[[ DATASET RECORDS open ]]

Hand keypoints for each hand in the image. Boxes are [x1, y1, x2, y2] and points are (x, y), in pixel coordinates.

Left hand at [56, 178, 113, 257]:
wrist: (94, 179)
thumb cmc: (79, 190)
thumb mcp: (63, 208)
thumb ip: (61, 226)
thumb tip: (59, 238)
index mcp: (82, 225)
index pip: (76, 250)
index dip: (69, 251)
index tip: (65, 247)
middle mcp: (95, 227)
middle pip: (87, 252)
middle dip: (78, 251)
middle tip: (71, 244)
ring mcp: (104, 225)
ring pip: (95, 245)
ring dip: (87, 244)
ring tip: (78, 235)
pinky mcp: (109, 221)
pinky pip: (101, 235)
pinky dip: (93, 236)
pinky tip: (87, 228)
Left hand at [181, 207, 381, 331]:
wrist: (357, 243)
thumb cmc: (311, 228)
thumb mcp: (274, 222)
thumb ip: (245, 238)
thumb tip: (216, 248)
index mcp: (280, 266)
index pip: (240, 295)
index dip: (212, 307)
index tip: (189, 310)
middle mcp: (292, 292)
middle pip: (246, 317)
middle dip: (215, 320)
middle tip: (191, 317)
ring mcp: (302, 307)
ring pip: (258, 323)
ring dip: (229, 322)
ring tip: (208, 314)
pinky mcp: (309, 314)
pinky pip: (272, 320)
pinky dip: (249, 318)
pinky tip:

[[ DATASET RECORDS closed ]]

TASK BRIEF –
Begin with the line that contains "thumb tip: (59, 238)" and quote each line after it exactly, stopping after the last line of the data.

ANSWER TO THIS EXERCISE –
thumb tip: (59, 238)
index mcp: (82, 225)
index pip: (76, 250)
index dip: (69, 251)
index tip: (65, 247)
middle mcp: (95, 227)
middle pip: (87, 252)
middle dip: (78, 251)
middle tip: (71, 244)
ring mcp: (104, 225)
ring pip: (95, 245)
ring dip: (87, 244)
ring tip: (78, 235)
pinky mcp: (109, 221)
pinky pip: (101, 235)
pinky dip: (93, 236)
pinky tip: (87, 228)
Left hand at [181, 207, 381, 331]:
wrist: (357, 243)
thumb cmc: (311, 228)
thumb mcp: (274, 222)
thumb ip: (245, 238)
thumb tip: (216, 248)
index mcp: (280, 266)
index pip: (240, 295)
index dip: (212, 307)
index tip: (189, 310)
middle mcp: (292, 292)
middle pip: (246, 317)
middle dip: (215, 320)
middle tip: (191, 317)
ring mcp: (302, 307)
ring pip: (258, 323)
ring dip: (229, 322)
ring tip: (208, 314)
pinky mcp: (309, 314)
pinky pip: (272, 320)
pinky dip: (249, 318)
pinky tip:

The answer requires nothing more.